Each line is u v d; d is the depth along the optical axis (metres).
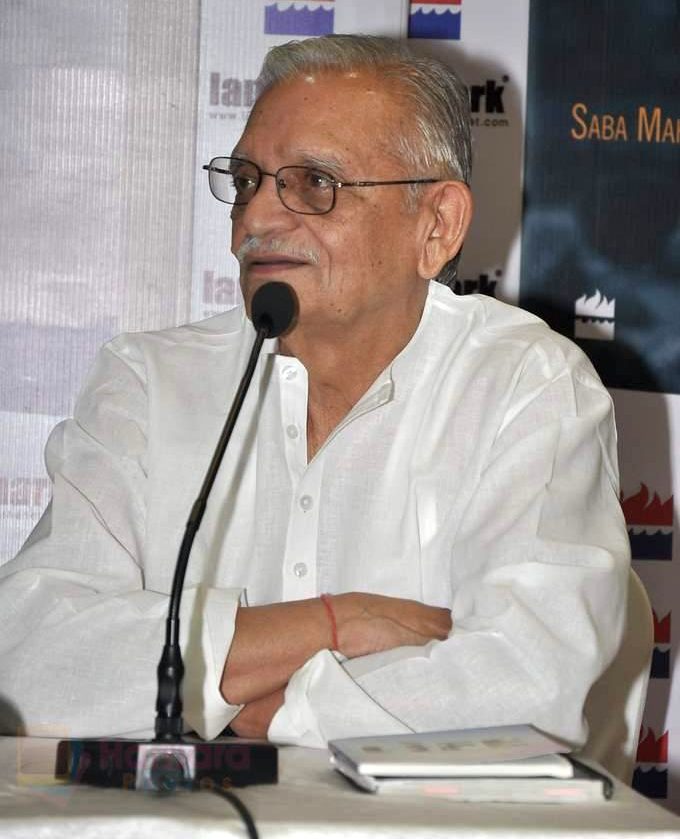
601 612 2.13
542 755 1.61
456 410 2.56
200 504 1.90
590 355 3.90
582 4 3.88
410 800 1.49
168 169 3.86
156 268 3.85
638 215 3.91
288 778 1.62
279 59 2.56
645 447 3.90
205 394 2.70
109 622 2.12
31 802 1.43
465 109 2.70
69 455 2.60
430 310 2.68
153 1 3.86
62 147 3.83
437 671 1.96
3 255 3.81
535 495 2.25
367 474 2.57
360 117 2.49
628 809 1.48
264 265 2.45
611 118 3.90
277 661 2.11
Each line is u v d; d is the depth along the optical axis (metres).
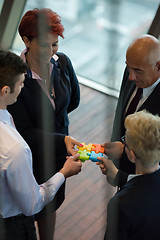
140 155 1.33
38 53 1.67
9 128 1.44
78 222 1.86
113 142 1.68
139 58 1.65
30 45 1.68
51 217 1.95
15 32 3.81
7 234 1.56
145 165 1.35
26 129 1.86
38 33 1.59
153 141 1.30
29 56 1.77
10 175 1.38
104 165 1.70
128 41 2.91
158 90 1.74
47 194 1.58
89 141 3.21
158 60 1.67
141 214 1.30
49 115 1.87
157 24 2.85
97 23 3.58
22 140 1.43
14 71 1.35
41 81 1.80
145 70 1.68
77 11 3.52
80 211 1.96
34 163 1.90
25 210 1.48
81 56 3.87
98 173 2.43
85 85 3.85
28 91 1.79
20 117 1.83
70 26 3.63
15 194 1.43
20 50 3.96
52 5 3.48
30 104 1.81
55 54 1.95
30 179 1.43
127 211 1.29
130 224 1.30
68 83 1.97
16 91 1.41
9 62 1.35
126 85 1.87
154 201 1.31
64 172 1.72
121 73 1.96
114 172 1.65
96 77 3.88
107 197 1.42
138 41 1.66
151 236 1.34
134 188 1.33
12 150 1.37
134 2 2.97
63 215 1.95
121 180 1.60
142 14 3.00
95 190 2.21
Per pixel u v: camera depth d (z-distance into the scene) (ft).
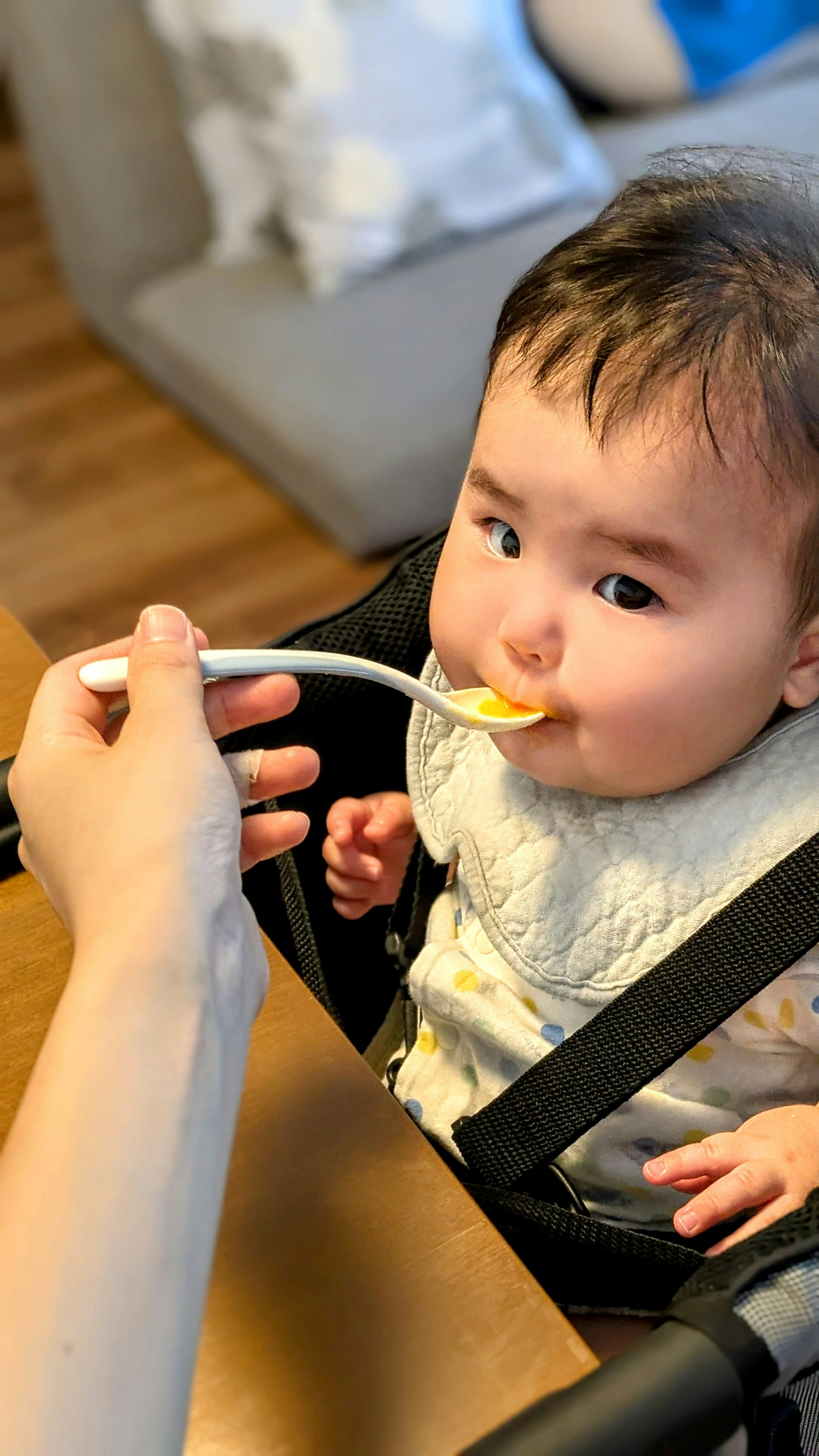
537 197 6.26
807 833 1.94
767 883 1.65
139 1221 1.01
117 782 1.29
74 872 1.25
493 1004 2.14
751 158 2.26
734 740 1.89
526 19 6.75
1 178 10.06
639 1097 2.02
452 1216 1.38
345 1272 1.33
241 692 1.62
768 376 1.69
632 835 2.05
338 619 2.26
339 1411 1.22
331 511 5.91
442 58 5.92
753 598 1.75
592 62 6.72
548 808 2.14
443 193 6.09
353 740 2.30
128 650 1.63
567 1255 1.75
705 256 1.78
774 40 6.88
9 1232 1.00
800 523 1.73
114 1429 0.94
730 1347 1.13
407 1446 1.20
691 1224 1.67
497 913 2.13
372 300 6.09
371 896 2.41
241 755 1.66
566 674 1.81
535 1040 2.08
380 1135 1.46
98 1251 0.99
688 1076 2.03
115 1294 0.98
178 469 6.84
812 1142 1.75
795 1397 1.82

## TASK INSTRUCTIONS:
Retype exactly the span of lines from the one with "113 142 1.68" through the one with "138 41 1.66"; include both ends and omit the rest of the material.

## TASK SOLUTION:
113 142 1.68
139 58 1.65
30 45 1.68
51 217 1.95
15 32 3.81
7 234 1.56
145 165 1.35
26 129 1.86
38 33 1.59
153 141 1.30
29 56 1.77
10 175 1.38
104 165 1.70
128 41 2.91
158 90 1.74
47 194 1.58
89 141 3.21
158 60 1.67
141 214 1.30
49 115 1.87
157 24 2.85
97 23 3.58
22 140 1.43
14 71 1.35
41 81 1.80
145 70 1.68
77 11 3.52
80 211 1.96
34 163 1.90
25 210 1.48
81 56 3.87
98 173 2.43
85 85 3.85
28 91 1.79
20 117 1.83
70 26 3.63
15 194 1.43
20 50 3.96
52 5 3.48
30 104 1.81
55 54 1.95
30 179 1.43
127 211 1.29
130 224 1.30
68 83 1.97
16 91 1.41
9 62 1.35
126 85 1.87
154 201 1.31
64 172 1.72
121 73 1.96
114 172 1.65
96 77 3.88
107 197 1.42
138 41 1.66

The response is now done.